Television

Listen: ‘Crazy Ex-Girlfriend’ EP Aline Brosh McKenna on Filming ‘Intimate’ Finale

Welcome to “TV Take,” Variety’s television podcast. In this week’s episode, Variety senior features editor, TV Danielle Turchiano talks with Aline Brosh McKenna, executive producer of “Crazy Ex-Girlfriend,” which ends its four-season run on April 5.

With the finale looming, Rebecca Bunch (Rachel Bloom) is left to choose between three guys: one jerk, one “friend-zoned” guy, and one “dreamy high school quarterback.” McKenna says that in setting up such a clichéd final trope of a woman “choosing between romantic suitors,” the show was able to unpack it.

“It gave us a chance to get inside all of those tropes as we were engaging with this idea of a romantic choice being a culminative event in a woman’s life,” McKenna says. “What does that actually mean and what do they represent for her and what choice is actually in front of her?”

One of the trickiest parts of ending the show, she says, was making sure Rebecca’s character was given enough time to find closure among all the other storylines that had to be resolved.

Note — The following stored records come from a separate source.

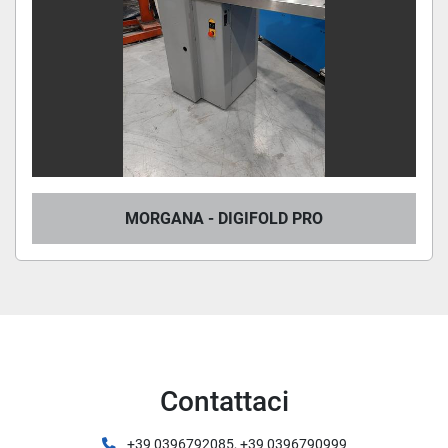
MORGANA - DIGIFOLD PRO
Contattaci
+39 0396792085, +39 0396790999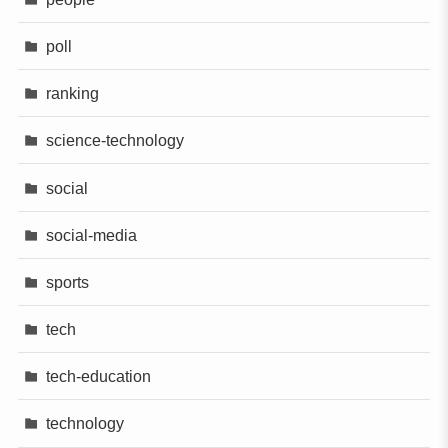
poll
ranking
science-technology
social
social-media
sports
tech
tech-education
technology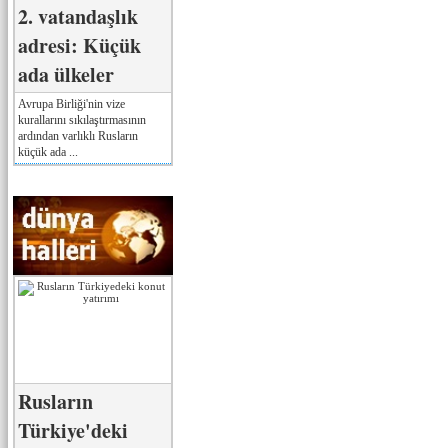
2. vatandaşlık
adresi: Küçük
ada ülkeler
Avrupa Birliği'nin vize
kurallarını sıkılaştırmasının
ardından varlıklı Rusların
küçük ada ...
Rusların
Türkiye'deki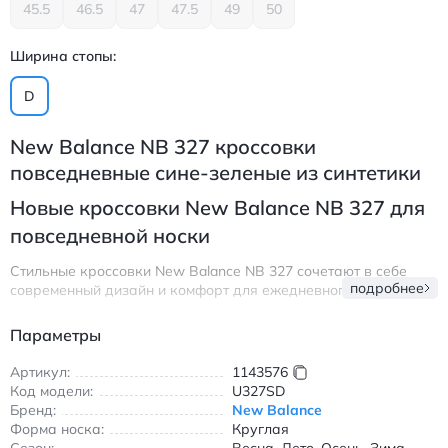
45.5
46.5
47
47.5
49
50
Ширина стопы:
D
New Balance NB 327 кроссовки
повседневные сине-зеленые из синтетики
Новые кроссовки New Balance NB 327 для
повседневной носки
Стильные кроссовки New Balance NB 327 сочетают в себе
подробнее
современный дизайн и комфорт для ежедневного
использования. Модель выполнена из синтетического
материала верха с комбинацией синего и зеленого цветов,
Параметры
что делает их универсальными для создания модных
образов. Круглый носок и шнуровка обеспечивают удобную
Артикул:
1143576
посадку, а резиновая подошва гарантирует надежное
Код модели:
U327SD
сцепление с любой поверхностью.
Бренд:
New Balance
Форма носка:
Круглая
Эти кроссовки подходят для всех сезонов благодаря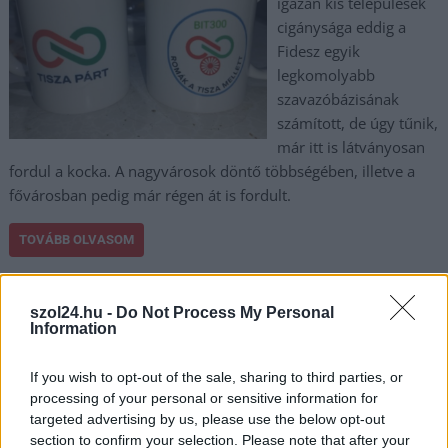
igazán kis települések
cigánysága eddig a
Fidesz egyik
legkomolyabb
szavazóbázisának
számított, de úgy tűnik,
már itt is látványosan
fordul a kocka. A nagyvárosok döntő többségében, illetve a
fővárosban pedig már régen át is fordult.
TOVÁBB OLVASOM
,
,
,
,
,
Magyarország
aktivisták
cigányság
ellenzéki
feudális
fidesz
,
,
,
,
kistelepülések
rendszer
romák
tisza párt
tisza sziget
szol24.hu -
Do Not Process My Personal
Information
Orbánt akarták kérdezni az ellenzéki újságírók,
If you wish to opt-out of the sale, sharing to third parties, or
elvitték őket a rendőrök – videó
processing of your personal or sensitive information for
targeted advertising by us, please use the below opt-out
2025.02.01.
Kiss Lajos
section to confirm your selection. Please note that after your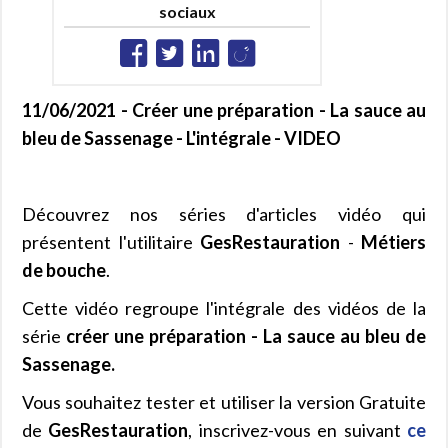
sociaux
11/06/2021 - Créer une préparation - La sauce au
bleu de Sassenage - L'intégrale - VIDEO
Découvrez nos séries d'articles vidéo qui
présentent l'utilitaire
GesRestauration
-
Métiers
de bouche
.
Cette vidéo regroupe l'intégrale des vidéos de la
série
créer une préparation - La sauce au bleu de
Sassenage.
Vous souhaitez tester et utiliser la version Gratuite
de
GesRestauration
, inscrivez-vous en suivant
ce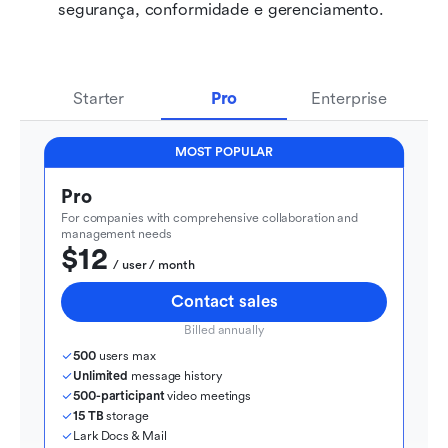
segurança, conformidade e gerenciamento.
Starter
Pro
Enterprise
MOST POPULAR
Pro
For companies with comprehensive collaboration and 
management needs
$12
  / user / month
Contact sales
Billed annually
500
 users max
Unlimited
 message history
500-participant
 video meetings
15 TB
 storage
Lark Docs & Mail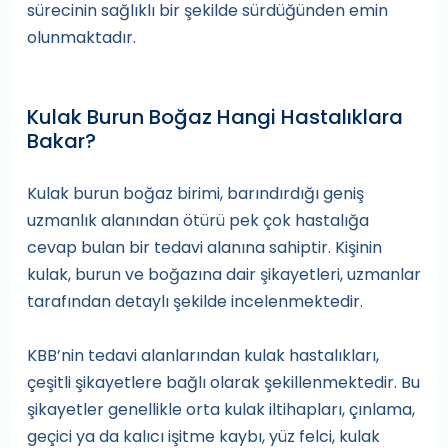
sürecinin sağlıklı bir şekilde sürdüğünden emin
olunmaktadır.
Kulak Burun Boğaz Hangi Hastalıklara
Bakar?
Kulak burun boğaz birimi, barındırdığı geniş
uzmanlık alanından ötürü pek çok hastalığa
cevap bulan bir tedavi alanına sahiptir. Kişinin
kulak, burun ve boğazına dair şikayetleri, uzmanlar
tarafından detaylı şekilde incelenmektedir.
KBB’nin tedavi alanlarından kulak hastalıkları,
çeşitli şikayetlere bağlı olarak şekillenmektedir. Bu
şikayetler genellikle orta kulak iltihapları, çınlama,
geçici ya da kalıcı işitme kaybı, yüz felci, kulak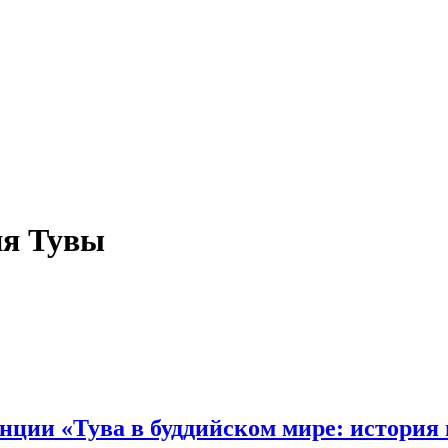
ия Тувы
ции «Тува в буддийском мире: история 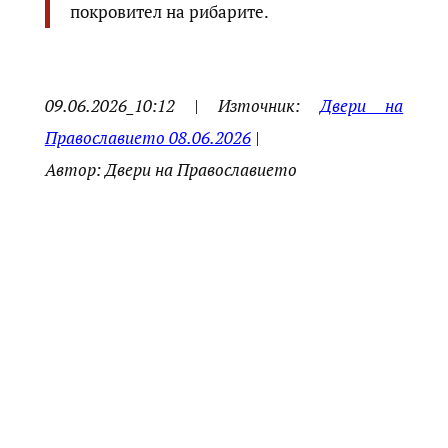
покровител на рибарите.
09.06.2026_10:12 | Източник:
Двери на
Православието 08.06.2026
|
Автор: Двери на Православието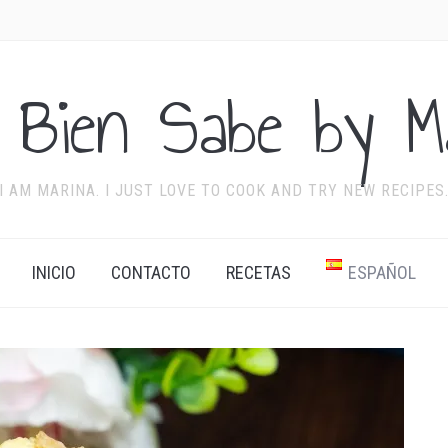
 Bien Sabe by Ma
I AM MARINA. I JUST LOVE TO COOK AND TRY NEW RECIPES
INICIO
CONTACTO
RECETAS
ESPAÑOL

“We consciously started and landed everybody’s journeys in slightly different places so that it wouldn’t feel overly convenient, that everybody’s landing their roundoff back handsprings on the same day,” she says.

Originally, the show’s fourth and final season was going to comprise of only 13 episodes, but when The CW ended up giving them 18, McKenna says that opened up the possibility of taking their time and being “a little more more ruminative.”

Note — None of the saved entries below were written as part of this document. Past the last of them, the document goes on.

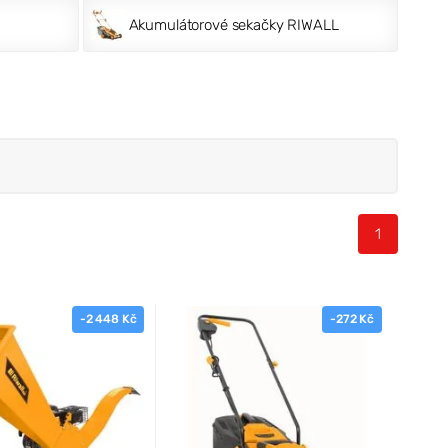
Akumulátorové sekačky RIWALL
1
-2 448 Kč
-272 Kč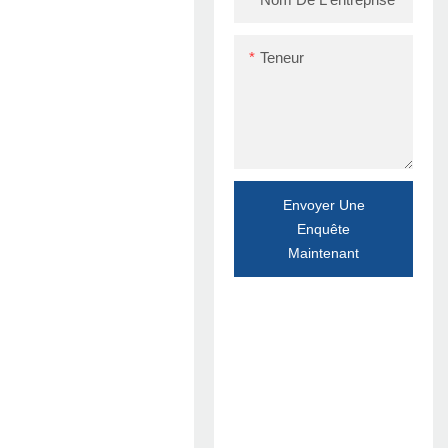
Teneur
Envoyer Une
Enquête
Maintenant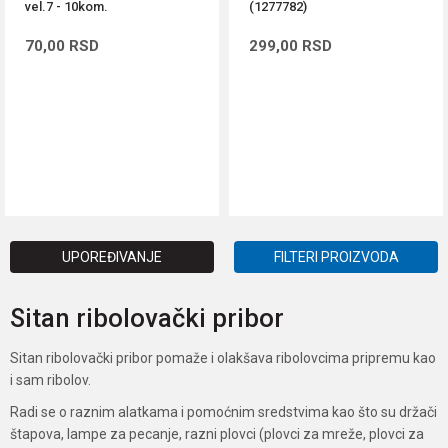
vel.7 - 10kom.
(1277782)
70,00
RSD
299,00
RSD
DODAJ U KORPU
DODAJ U KORPU
UPOREĐIVANJE
FILTERI PROIZVODA
Sitan ribolovački pribor
Sitan ribolovački pribor pomaže i olakšava ribolovcima pripremu kao
i sam ribolov.
Radi se o raznim alatkama i pomoćnim sredstvima kao što su držači
štapova, lampe za pecanje, razni plovci (plovci za mreže, plovci za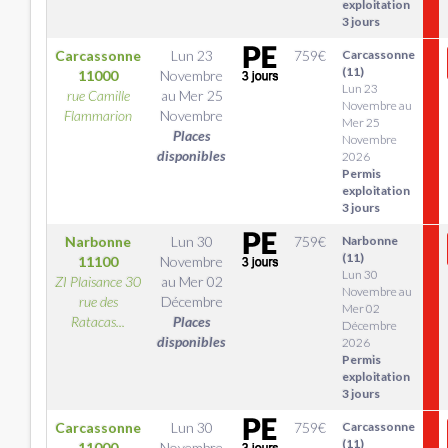
exploitation
3 jours
Carcassonne
Lun 23
759
€
Carcassonne
(11)
11000
Novembre
Lun 23
rue Camille
au
Mer 25
Novembre au
Flammarion
Novembre
Mer 25
Places
Novembre
disponibles
2026
Permis
exploitation
3 jours
Narbonne
Lun 30
759
€
Narbonne
(11)
11100
Novembre
Lun 30
ZI Plaisance 30
au
Mer 02
Novembre au
rue des
Décembre
Mer 02
Ratacas...
Places
Décembre
disponibles
2026
Permis
exploitation
3 jours
Carcassonne
Lun 30
759
€
Carcassonne
(11)
11000
Novembre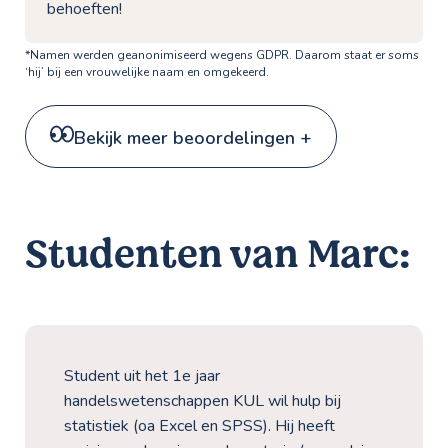
behoeften!
*Namen werden geanonimiseerd wegens GDPR. Daarom staat er soms
‘hij’ bij een vrouwelijke naam en omgekeerd.
Bekijk meer beoordelingen +
Studenten van Marc:
Student uit het 1e jaar
handelswetenschappen KUL wil hulp bij
statistiek (oa Excel en SPSS). Hij heeft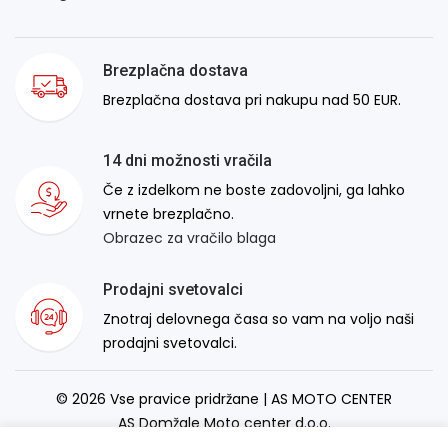
Brezplačna dostava
Brezplačna dostava pri nakupu nad 50 EUR.
14 dni možnosti vračila
Če z izdelkom ne boste zadovoljni, ga lahko
vrnete brezplačno.
Obrazec za vračilo blaga
Prodajni svetovalci
Znotraj delovnega časa so vam na voljo naši
prodajni svetovalci.
© 2026 Vse pravice pridržane | AS MOTO CENTER
AS Domžale Moto center d.o.o.
Izdelava spletne strani:
RSMT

For instance, one episode of Season 4 was entirely dedicated to a road trip where everyone sings a Beach Boys song, while in another, Rebecca’s vaginal infections come to life as singing cats.

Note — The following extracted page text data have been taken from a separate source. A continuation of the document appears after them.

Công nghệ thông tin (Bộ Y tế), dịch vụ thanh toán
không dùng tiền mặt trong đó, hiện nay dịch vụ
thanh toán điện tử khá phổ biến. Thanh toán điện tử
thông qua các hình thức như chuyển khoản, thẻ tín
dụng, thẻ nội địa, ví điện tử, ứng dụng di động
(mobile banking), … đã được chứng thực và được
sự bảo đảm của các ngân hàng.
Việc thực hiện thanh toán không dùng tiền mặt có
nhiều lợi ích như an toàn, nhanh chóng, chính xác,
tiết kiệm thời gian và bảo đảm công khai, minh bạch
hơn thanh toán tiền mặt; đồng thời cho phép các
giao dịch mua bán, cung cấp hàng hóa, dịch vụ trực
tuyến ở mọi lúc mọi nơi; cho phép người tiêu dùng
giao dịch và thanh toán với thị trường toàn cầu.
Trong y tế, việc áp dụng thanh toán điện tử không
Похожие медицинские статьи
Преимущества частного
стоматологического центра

“That’s gonna sound so weird for people who have never seen the show,” McKenna jokes.

McKenna discusses filming the final episode of the show, which she directed, and figuring out whether to finish on a bombastic note, as in previous seasons, or whether to make it more “intimate.”

“If you’ve watched the show, Season 1 had a big wedding, Season 2 also had a big wedding…and Season 3 had a big fight stunt on the roof,” McKenna says. “But for this I knew the finale was going to be a more internal…it’s Rebeca’s personal journey, it’s a first-person show, so there’s a lot of internal exploration…we really go inside Rebecca’s brain.”

McKenna reveals that they also made a documentary, which is streaming on CW Seed, to give the audience a “detailed look” at their final 14 days on set.

“We wanted to show the day-to-day that goes into making something like this and the hundreds of people whose hard work and love and attention comes together to make something, and how Rachel and I collaborate, and what a female-led environment looks like,” McKenna says.

Later in the show, critics Daniel D’Addario and Caroline Framke preview BBC America’s “Killing Eve” Season 2 and FX’s “Fosse/Verdon.”